- _What is expected_:
Retyping the records exactly, down to the last line, is the whole job.
-=-=-=-=-
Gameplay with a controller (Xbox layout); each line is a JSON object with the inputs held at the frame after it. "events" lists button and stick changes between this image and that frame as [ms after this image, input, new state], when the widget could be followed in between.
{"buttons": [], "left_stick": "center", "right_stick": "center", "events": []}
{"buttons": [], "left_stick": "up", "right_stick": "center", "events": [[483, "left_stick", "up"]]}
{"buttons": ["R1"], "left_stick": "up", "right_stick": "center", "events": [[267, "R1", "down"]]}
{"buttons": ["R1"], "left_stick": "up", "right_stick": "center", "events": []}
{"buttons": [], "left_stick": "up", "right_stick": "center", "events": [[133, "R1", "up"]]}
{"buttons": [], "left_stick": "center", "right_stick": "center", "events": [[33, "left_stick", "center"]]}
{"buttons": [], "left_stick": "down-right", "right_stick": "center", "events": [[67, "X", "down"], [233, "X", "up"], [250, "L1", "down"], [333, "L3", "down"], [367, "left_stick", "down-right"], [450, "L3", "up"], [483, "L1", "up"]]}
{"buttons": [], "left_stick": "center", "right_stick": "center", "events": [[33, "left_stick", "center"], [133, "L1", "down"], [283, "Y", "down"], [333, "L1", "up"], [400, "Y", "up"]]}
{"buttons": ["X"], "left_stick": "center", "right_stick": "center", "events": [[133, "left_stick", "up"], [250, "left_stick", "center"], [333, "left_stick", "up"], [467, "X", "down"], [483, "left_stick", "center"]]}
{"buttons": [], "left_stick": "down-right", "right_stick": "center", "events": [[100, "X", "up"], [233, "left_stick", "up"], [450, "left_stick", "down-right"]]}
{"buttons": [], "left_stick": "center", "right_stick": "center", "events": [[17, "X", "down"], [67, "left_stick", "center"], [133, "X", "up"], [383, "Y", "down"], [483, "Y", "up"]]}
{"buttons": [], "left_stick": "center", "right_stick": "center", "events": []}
-=-=-=-=-
- _Output below_:
Gameplay with a controller (Xbox layout); each line is a JSON object with the inputs held at the frame after it. "events" lists button and stick changes between this image and that frame as [ms after this image, input, new state], when the widget could be followed in between.
{"buttons": [], "left_stick": "center", "right_stick": "center", "events": []}
{"buttons": [], "left_stick": "up", "right_stick": "center", "events": [[483, "left_stick", "up"]]}
{"buttons": ["R1"], "left_stick": "up", "right_stick": "center", "events": [[267, "R1", "down"]]}
{"buttons": ["R1"], "left_stick": "up", "right_stick": "center", "events": []}
{"buttons": [], "left_stick": "up", "right_stick": "center", "events": [[133, "R1", "up"]]}
{"buttons": [], "left_stick": "center", "right_stick": "center", "events": [[33, "left_stick", "center"]]}
{"buttons": [], "left_stick": "down-right", "right_stick": "center", "events": [[67, "X", "down"], [233, "X", "up"], [250, "L1", "down"], [333, "L3", "down"], [367, "left_stick", "down-right"], [450, "L3", "up"], [483, "L1", "up"]]}
{"buttons": [], "left_stick": "center", "right_stick": "center", "events": [[33, "left_stick", "center"], [133, "L1", "down"], [283, "Y", "down"], [333, "L1", "up"], [400, "Y", "up"]]}
{"buttons": ["X"], "left_stick": "center", "right_stick": "center", "events": [[133, "left_stick", "up"], [250, "left_stick", "center"], [333, "left_stick", "up"], [467, "X", "down"], [483, "left_stick", "center"]]}
{"buttons": [], "left_stick": "down-right", "right_stick": "center", "events": [[100, "X", "up"], [233, "left_stick", "up"], [450, "left_stick", "down-right"]]}
{"buttons": [], "left_stick": "center", "right_stick": "center", "events": [[17, "X", "down"], [67, "left_stick", "center"], [133, "X", "up"], [383, "Y", "down"], [483, "Y", "up"]]}
{"buttons": [], "left_stick": "center", "right_stick": "center", "events": []}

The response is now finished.